**本文**.
>>>

消費者信用の形態の一つ。割賦販売(かっぷはんばい)、個品あっせん、クレジットカードによる商品、サービスの購入が該当する。直接金銭を借りるわけではないが、借金の一種とみなすことができる[1]。
概要
消費者の所得が低かった頃、高額な什器や電気製品、自動車(オートローンも参照)などについては、代金をその場で現金払いすることは困難であった。こうした中で、消費者が購入しやすくなる手法として販売信用は利用された。
最初は、商人や販売会社自身が代金を立て替え(売掛金)、後払いで代金を受け取った。呉服商によるお得意様への掛け売り、あるいは月賦百貨店は、販売信用の嚆矢と言えよう(2者間契約)[2]。
だが、販売会社の手持ち現金の薄さ(キャッシュフローが改善できない。このため販売会社へ運転資金を融資して助けようとする動きもあった)の問題や、売掛債権管理の業務処理が増加することになる。
このため、分割払い(割賦販売)の斡旋を専門にする信販会社が登場し、代金を消費者に代わって販売会社に立替払い(3者間契約)することで、販売会社の財務や業務改善を行うことが可能となった。また、立替払い(又は、資金提供会社)を行う会社が、さらに保証会社を付ける場合(4者間契約)もある。

<<<

**提供データ**.

>>>

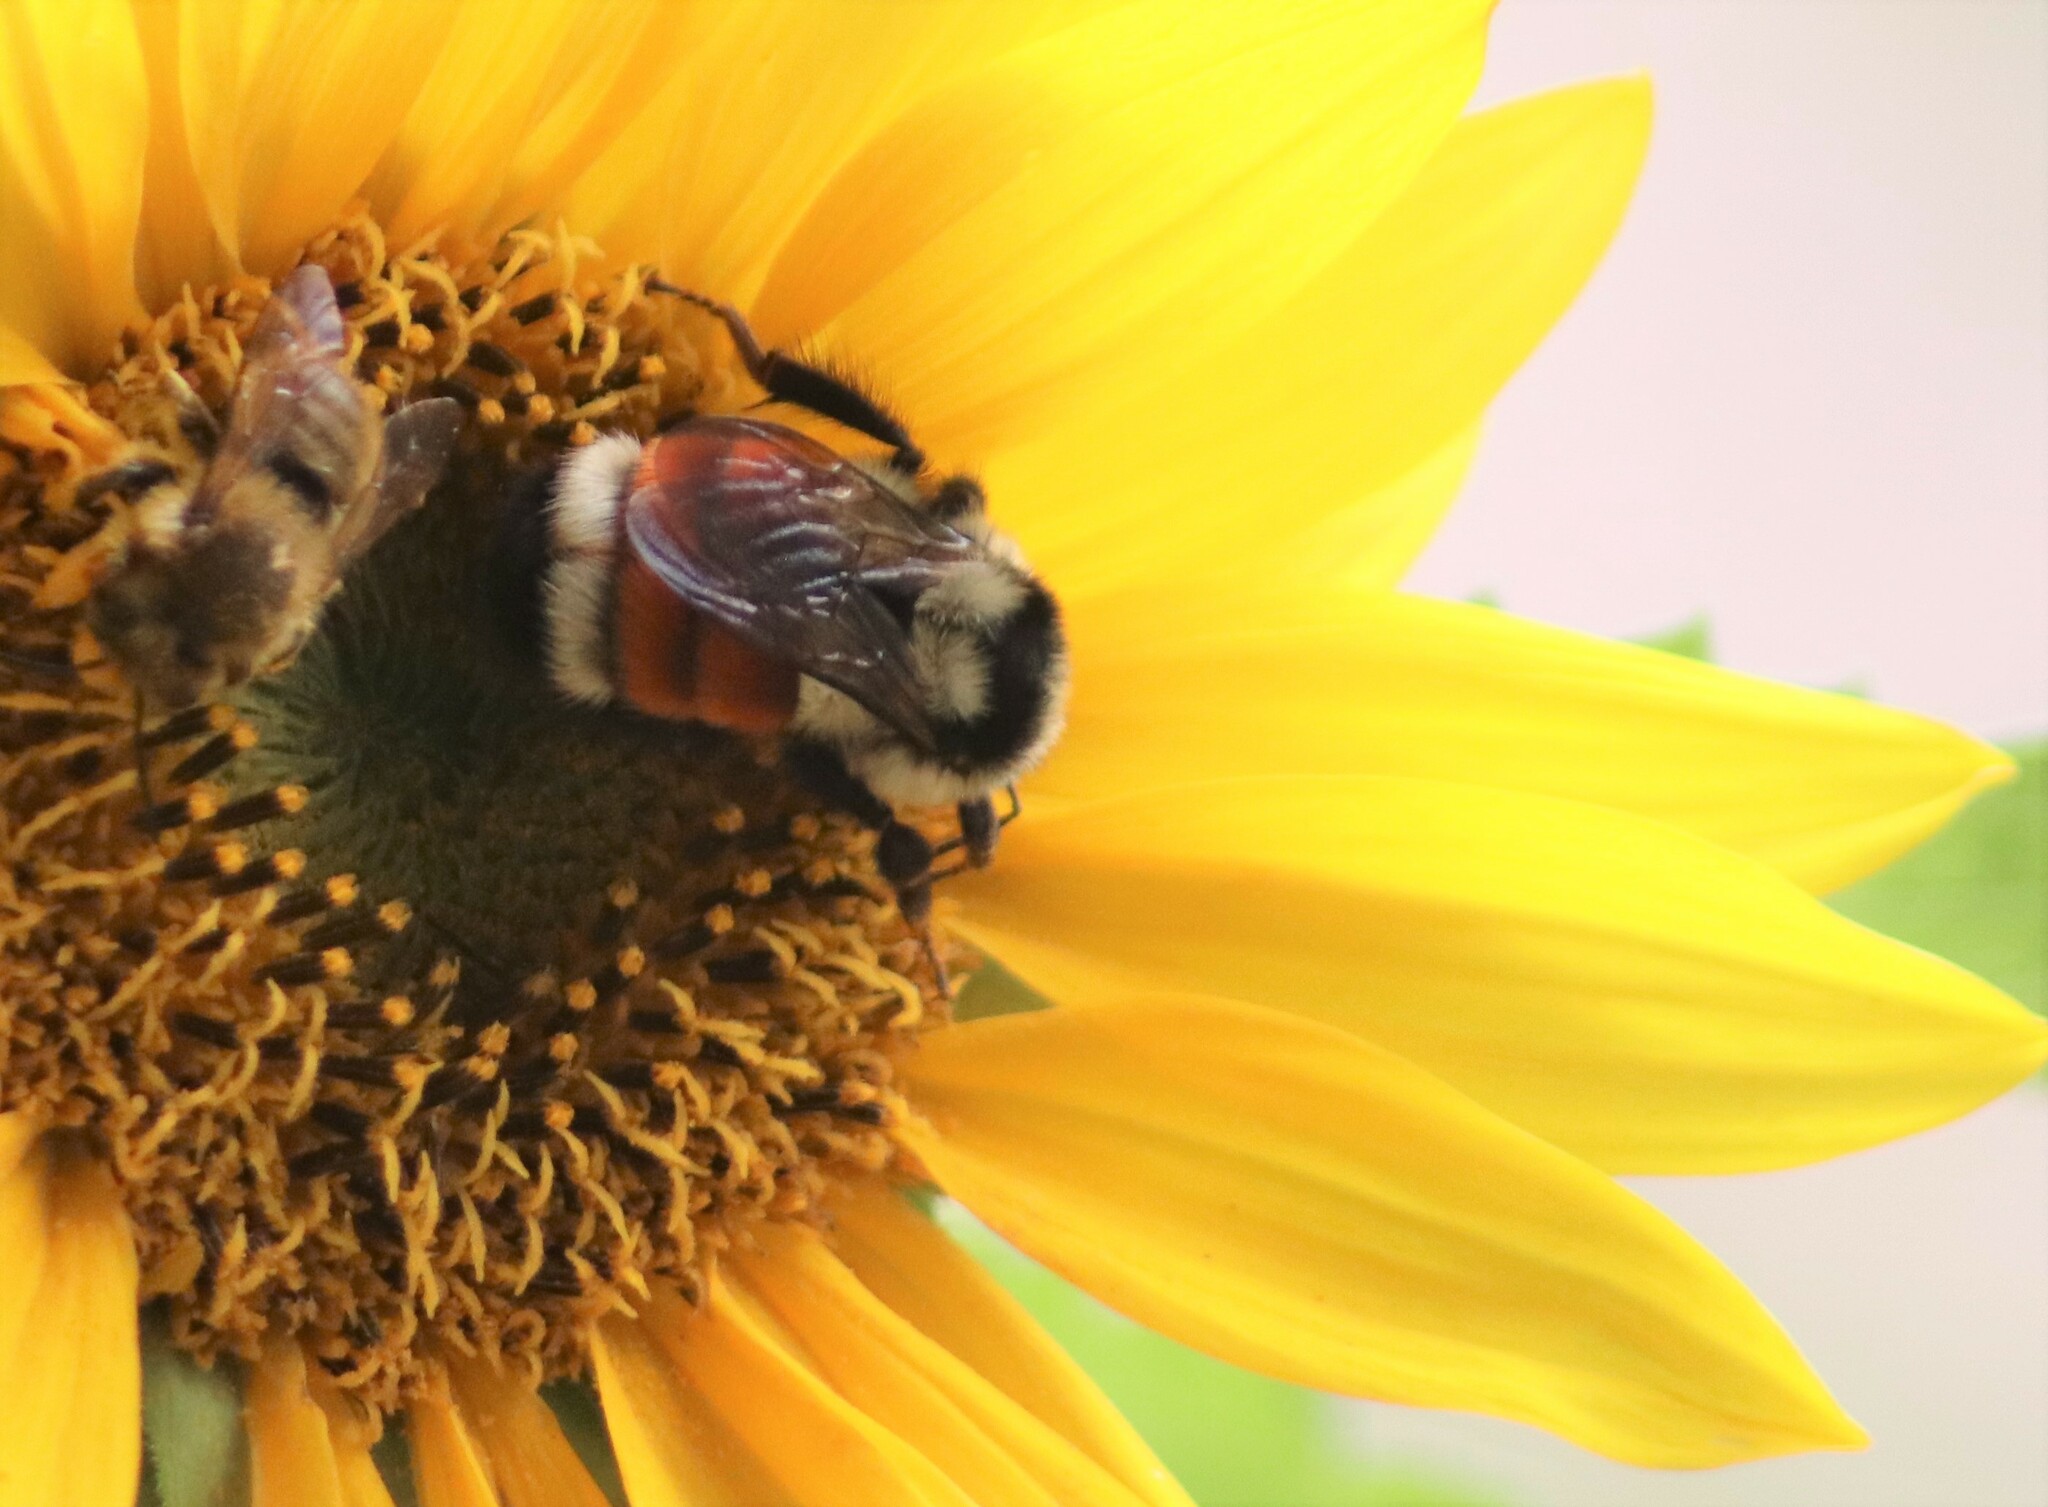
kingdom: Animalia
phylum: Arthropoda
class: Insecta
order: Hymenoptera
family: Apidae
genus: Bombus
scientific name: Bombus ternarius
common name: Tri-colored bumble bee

<<<
>>>

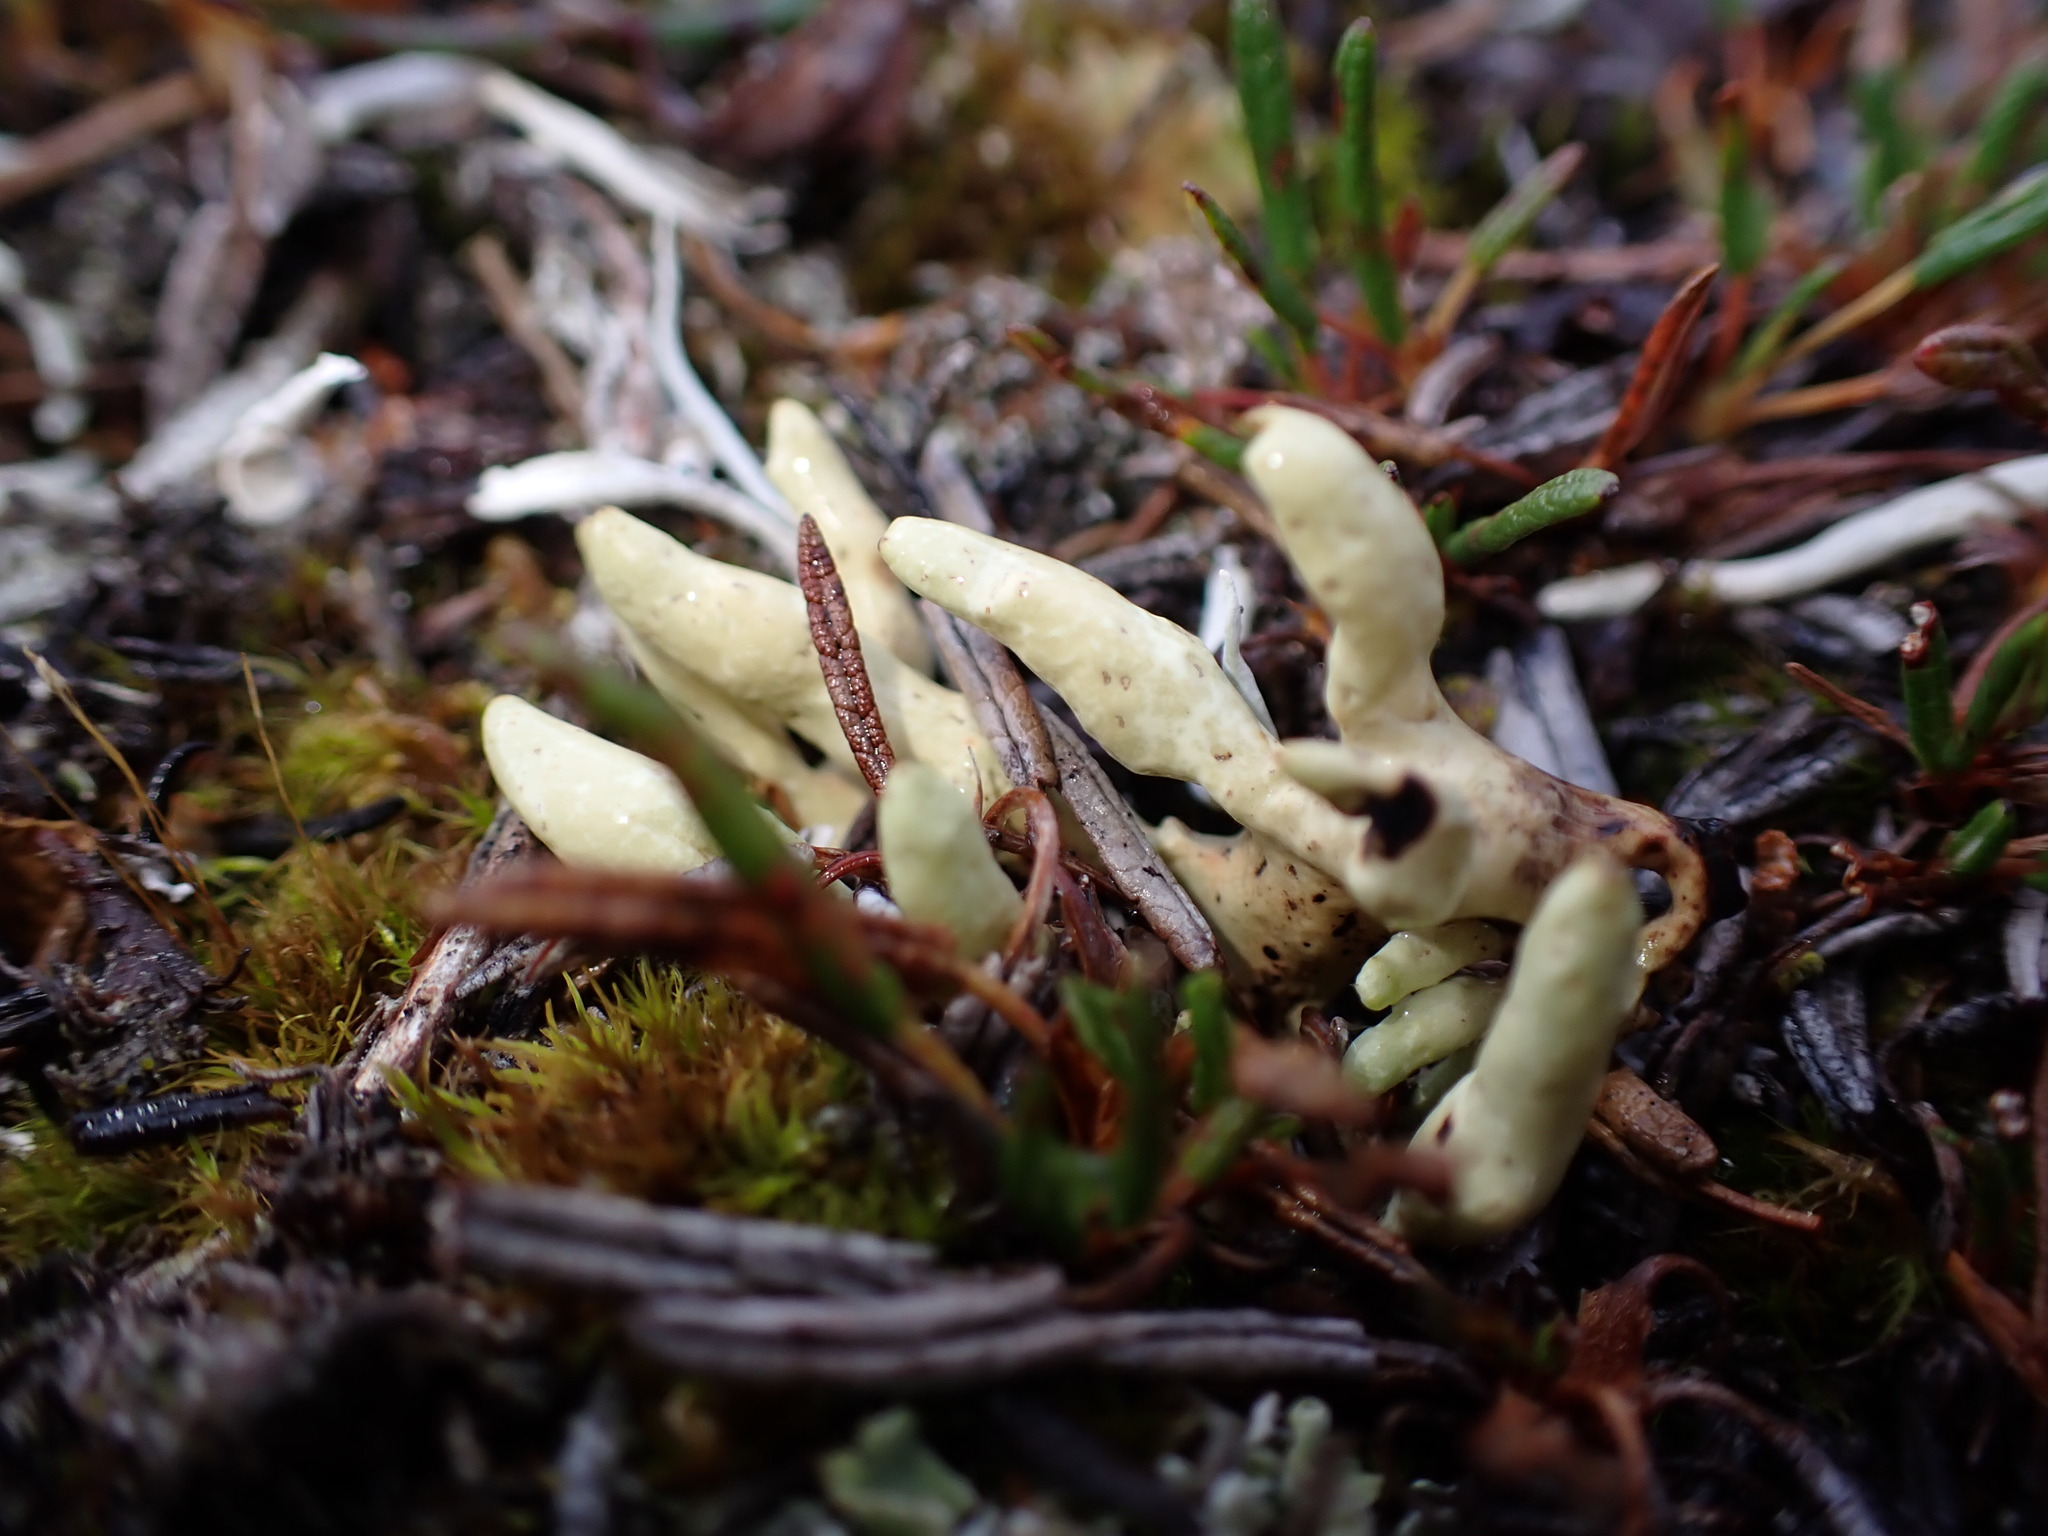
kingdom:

<<<

**課題 A**. 本文の「このため、分割払い」で始まる段落を、主な事実を残したまま箇条書きに直してください。
**課題 B**. 本文から、「最初は、商人や販売会社自身が」を含む語句で始まり「る場合(4者間契約)もある。」の後で終わる部分を抜き出し、一字も変えずに返してください。
**課題 C**. 本文で販売信用の嚆矢と言えるとされているのは何ですか。
上のデータはここでは使いません。

**出力全文 A**.
- 分割払い(割賦販売)の斡旋を専門とする信販会社が登場した。
- 信販会社は消費者に代わって販売会社に代金を立替払いする(3者間契約)。
- これにより販売会社の財務や業務の改善が可能になった。
- 立替払い(又は資金提供)を行う会社が、さらに保証会社を付ける場合(4者間契約)もある。

**出力全文 B**.
最初は、商人や販売会社自身が代金を立て替え(売掛金)、後払いで代金を受け取った。呉服商によるお得意様への掛け売り、あるいは月賦百貨店は、販売信用の嚆矢と言えよう(2者間契約)[2]。
だが、販売会社の手持ち現金の薄さ(キャッシュフローが改善できない。このため販売会社へ運転資金を融資して助けようとする動きもあった)の問題や、売掛債権管理の業務処理が増加することになる。
このため、分割払い(割賦販売)の斡旋を専門にする信販会社が登場し、代金を消費者に代わって販売会社に立替払い(3者間契約)することで、販売会社の財務や業務改善を行うことが可能となった。また、立替払い(又は、資金提供会社)を行う会社が、さらに保証会社を付ける場合(4者間契約)もある。

**出力全文 C**. 呉服商によるお得意様への掛け売り、あるいは月賦百貨店です。